Radio and Education: The Round Table


[Robert M. Hutchins, Floyd Reeves, and John McCloy, in Mitchell Tower, November 26, 1944]

“0n February 4, 1931, three University of Chicago professors sat around an already antiquated microphone in Mitchell Tower for an unrehearsed discussion of a new government report on prohibition. It was one of the earliest informal, “round table” discussions of a public issue ever heard on radio. To broadcast the program, Chicago station WMAQ had to waive its standing rule against ad-libbing on the air.

“That first experiment led to the long-running University of Chicago Round Table radio program. In the mid-1930s, WMAQ’s parent network, NBC, picked up the program for broadcast nationally on Sunday afternoons. Much of the program’s success was due to William Benton, co-founder of the Benton and Bowles advertising agency, a trustee and vice-president of the University, who saw early the power mass media could have in presenting the University to the public.”

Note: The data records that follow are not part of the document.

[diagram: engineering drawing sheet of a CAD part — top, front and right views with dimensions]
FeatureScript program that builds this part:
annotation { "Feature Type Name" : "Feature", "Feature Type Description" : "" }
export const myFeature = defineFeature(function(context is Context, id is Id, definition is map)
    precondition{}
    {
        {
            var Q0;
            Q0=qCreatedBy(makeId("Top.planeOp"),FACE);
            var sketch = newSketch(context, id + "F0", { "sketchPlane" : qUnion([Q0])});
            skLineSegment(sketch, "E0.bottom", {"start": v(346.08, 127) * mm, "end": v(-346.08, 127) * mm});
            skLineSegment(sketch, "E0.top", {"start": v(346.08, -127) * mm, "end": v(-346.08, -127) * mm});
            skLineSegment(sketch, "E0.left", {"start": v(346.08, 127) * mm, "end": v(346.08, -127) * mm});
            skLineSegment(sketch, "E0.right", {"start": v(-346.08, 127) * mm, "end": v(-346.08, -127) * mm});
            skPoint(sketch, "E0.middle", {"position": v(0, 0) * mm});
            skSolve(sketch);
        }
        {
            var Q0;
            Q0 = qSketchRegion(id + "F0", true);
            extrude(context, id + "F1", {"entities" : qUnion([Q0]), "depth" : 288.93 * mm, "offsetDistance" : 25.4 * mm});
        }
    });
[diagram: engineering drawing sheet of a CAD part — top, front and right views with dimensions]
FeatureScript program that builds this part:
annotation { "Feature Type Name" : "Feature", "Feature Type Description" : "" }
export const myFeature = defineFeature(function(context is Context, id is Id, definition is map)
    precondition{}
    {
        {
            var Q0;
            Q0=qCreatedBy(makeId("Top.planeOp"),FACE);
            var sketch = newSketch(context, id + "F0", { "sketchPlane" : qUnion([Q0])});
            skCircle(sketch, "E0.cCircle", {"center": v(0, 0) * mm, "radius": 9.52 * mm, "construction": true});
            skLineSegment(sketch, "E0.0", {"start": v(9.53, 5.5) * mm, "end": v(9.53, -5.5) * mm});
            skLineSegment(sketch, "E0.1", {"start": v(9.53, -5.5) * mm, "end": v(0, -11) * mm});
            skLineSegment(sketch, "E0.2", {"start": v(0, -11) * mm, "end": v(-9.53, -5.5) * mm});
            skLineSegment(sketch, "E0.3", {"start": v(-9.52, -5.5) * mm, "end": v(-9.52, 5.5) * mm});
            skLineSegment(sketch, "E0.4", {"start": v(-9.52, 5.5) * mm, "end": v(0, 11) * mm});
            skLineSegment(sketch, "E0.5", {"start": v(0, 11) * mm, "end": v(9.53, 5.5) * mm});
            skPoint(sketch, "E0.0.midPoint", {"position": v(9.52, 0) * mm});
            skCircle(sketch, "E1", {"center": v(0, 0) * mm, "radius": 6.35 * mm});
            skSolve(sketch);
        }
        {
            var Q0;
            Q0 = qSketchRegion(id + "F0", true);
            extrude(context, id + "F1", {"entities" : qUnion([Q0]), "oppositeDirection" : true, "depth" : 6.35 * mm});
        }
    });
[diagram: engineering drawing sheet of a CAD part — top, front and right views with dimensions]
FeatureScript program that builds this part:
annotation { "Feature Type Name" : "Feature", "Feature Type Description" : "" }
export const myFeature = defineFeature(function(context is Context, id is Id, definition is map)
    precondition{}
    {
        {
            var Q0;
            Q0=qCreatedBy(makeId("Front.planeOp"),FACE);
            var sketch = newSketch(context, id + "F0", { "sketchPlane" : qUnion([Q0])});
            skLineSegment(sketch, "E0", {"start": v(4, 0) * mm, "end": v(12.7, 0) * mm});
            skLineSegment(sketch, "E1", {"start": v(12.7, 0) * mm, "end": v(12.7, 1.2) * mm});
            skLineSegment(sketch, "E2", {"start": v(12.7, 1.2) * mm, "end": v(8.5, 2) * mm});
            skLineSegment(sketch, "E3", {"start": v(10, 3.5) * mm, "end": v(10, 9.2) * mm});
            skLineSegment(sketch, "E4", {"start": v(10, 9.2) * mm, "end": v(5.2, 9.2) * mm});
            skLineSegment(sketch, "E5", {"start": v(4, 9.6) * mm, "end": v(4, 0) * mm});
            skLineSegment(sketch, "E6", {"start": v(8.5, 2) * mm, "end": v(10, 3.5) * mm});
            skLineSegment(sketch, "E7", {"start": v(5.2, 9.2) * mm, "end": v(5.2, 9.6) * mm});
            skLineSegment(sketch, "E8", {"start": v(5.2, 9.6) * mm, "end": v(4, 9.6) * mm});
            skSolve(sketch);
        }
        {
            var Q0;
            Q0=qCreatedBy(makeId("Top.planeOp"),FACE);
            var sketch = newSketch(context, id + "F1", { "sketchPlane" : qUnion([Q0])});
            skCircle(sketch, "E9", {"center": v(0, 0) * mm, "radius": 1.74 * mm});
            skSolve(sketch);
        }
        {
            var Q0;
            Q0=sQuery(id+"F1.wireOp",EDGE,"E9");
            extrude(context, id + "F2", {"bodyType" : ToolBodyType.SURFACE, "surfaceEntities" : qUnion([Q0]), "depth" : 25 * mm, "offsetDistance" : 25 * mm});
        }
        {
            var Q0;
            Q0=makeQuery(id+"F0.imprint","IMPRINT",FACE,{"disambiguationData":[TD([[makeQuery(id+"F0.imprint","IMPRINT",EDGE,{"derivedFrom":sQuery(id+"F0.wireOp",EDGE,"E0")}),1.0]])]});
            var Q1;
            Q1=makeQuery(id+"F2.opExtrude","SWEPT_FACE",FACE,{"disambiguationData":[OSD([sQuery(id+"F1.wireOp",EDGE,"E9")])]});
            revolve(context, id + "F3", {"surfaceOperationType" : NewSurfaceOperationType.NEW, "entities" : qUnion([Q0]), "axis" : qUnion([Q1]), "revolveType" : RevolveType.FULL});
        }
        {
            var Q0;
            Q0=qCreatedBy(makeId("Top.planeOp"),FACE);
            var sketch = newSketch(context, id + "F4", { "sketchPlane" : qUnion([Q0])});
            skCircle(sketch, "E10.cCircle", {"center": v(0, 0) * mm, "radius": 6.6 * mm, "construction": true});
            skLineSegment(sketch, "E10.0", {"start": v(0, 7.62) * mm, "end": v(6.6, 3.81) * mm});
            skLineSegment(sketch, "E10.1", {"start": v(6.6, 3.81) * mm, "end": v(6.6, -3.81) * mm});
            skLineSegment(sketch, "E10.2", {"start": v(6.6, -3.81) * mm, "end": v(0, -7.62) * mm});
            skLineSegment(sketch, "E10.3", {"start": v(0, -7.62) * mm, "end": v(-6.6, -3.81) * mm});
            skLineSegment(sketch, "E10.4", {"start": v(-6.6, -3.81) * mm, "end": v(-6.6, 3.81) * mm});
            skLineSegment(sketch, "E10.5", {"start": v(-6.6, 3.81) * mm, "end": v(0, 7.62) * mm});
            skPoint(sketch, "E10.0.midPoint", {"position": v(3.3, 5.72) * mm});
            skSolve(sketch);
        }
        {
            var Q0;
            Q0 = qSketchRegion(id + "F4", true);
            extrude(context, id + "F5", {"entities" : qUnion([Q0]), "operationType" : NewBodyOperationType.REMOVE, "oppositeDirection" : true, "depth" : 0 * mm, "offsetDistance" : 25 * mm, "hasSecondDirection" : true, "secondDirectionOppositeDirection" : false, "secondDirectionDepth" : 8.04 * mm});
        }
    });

From the online catalog, The University and the City: A Centennial View of the University of Chicago


Seen here are behind-the-scenes production photos of the Round Table featuring Robert Maynard Hutchins, President of the University and a driving force in educational reform.


Transcripts of these radio programs were published as pamphlets and can be checked out from the library or read in Special Collections.

The round table itself – actually triangular in shape and covered in green felt – sits in the Special Collections reading room!